Jenna suspected he had a concussion and knew the best treatment for that was sleep. She’d learned as much when she’d ended up in the hospital after one of her “falls.”
She clenched her jaw. This was not the time, nor the place, to be thinking about the past. She had two people to protect—Little Eli and...an FBI agent. Which begged the question, why was he working undercover as a janitor at the community center?
“Medic,” he said. He jerked awake, eyes wide, breathing heavily.
“Hey, you’re okay,” she said.
He glanced at her with a dazed expression.
“Just a bad dream,” she said.
He snapped his attention away, as if embarrassed, and directed his gaze to the road ahead.

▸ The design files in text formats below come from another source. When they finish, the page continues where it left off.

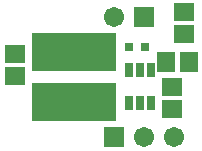
<source format=gbr>
G04 DipTrace 3.0.0.2*
G04 TopMask.gbr*
%MOIN*%
G04 #@! TF.FileFunction,Soldermask,Top*
G04 #@! TF.Part,Single*
%ADD31R,0.027717X0.031654*%
%ADD35R,0.283622X0.126142*%
%ADD37C,0.067087*%
%ADD39R,0.067087X0.067087*%
%ADD41R,0.059213X0.067087*%
%ADD43R,0.067087X0.059213*%
%ADD45R,0.031654X0.051339*%
%FSLAX26Y26*%
G04*
G70*
G90*
G75*
G01*
G04 TopMask*
%LPD*%
D45*
X856861Y578793D3*
X819459D3*
X894262D3*
X856861Y689029D3*
X819459D3*
X894262D3*
D43*
X1004646Y881811D3*
Y807008D3*
D41*
X943622Y714094D3*
X1018425D3*
D39*
X770394Y464094D3*
D37*
X870394D3*
X970394D3*
D39*
X870315Y864094D3*
D37*
X770315D3*
D35*
X635354Y581811D3*
Y747165D3*
D43*
X439291Y667244D3*
Y742047D3*
X961732Y557402D3*
Y632205D3*
D31*
X873543Y764094D3*
X818425D3*
M02*

</source>
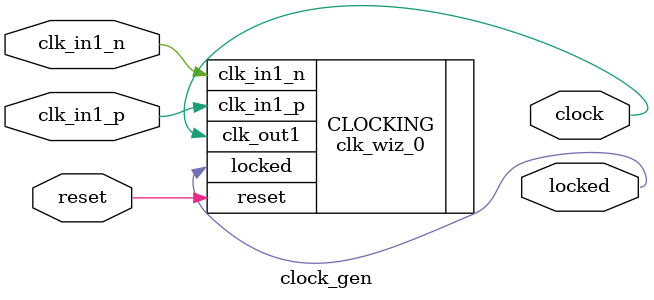
<source format=sv>
module clock_gen (
    input  logic clk_in1_p,
    input  logic clk_in1_n,
    input  logic reset,
    output logic locked,
    output logic clock
);

    // Instance of the clock wizard module
    clk_wiz_0 CLOCKING (
        .clk_in1_p(clk_in1_p),
        .clk_in1_n(clk_in1_n),
        .clk_out1 (clock),      // 100 MHz
        .reset    (reset),
        .locked   (locked)
    );

endmodule

</source>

“Best thing for a concussion is sleep,” she offered.
A moment later he closed his eyes. Wow, that surprised her. She thought she’d get more of an argument, or a lecture about how she should have left him back at the truck stop.
Why didn’t you abandon him, Jenna?
Because of the vulnerability in his dulled blue eyes. She couldn’t leave a semiconscious man lying on the cold, wet ground. After all, once the thugs figured out Jenna had diverted them from her true location, they would have returned to the truck stop and done even more damage to Matthew. He was in no position to defend himself.
She’d been in survival mode back at the office, driven by the trauma of her past. The chief’s actions solidified her opinion of law enforcement, and her cautious nature had made her draw the conclusion that Matthew was a serial criminal, not a cop. Even if he was a cop, she knew they had their own code, and the normal rules of civility didn’t apply to them.